→ **SUPPLIED MATERIAL**:
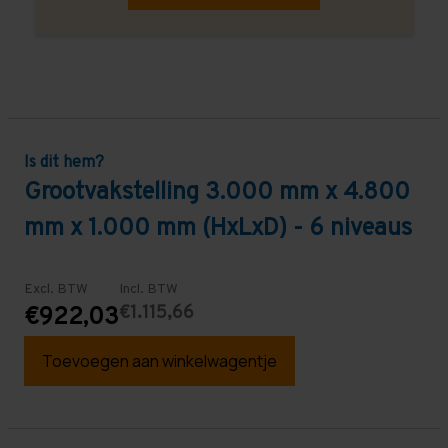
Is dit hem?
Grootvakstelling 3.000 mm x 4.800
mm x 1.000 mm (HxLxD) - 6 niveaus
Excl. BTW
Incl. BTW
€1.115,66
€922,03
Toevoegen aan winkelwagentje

→ **WORK TO COMPLETE**: Copy the text lines from the records above word for word. Leave out the pictures.

→ **WRITTEN RESPONSE**:
Is dit hem?
Grootvakstelling 3.000 mm x 4.800
mm x 1.000 mm (HxLxD) - 6 niveaus
Excl. BTW
Incl. BTW
€1.115,66
€922,03
Toevoegen aan winkelwagentje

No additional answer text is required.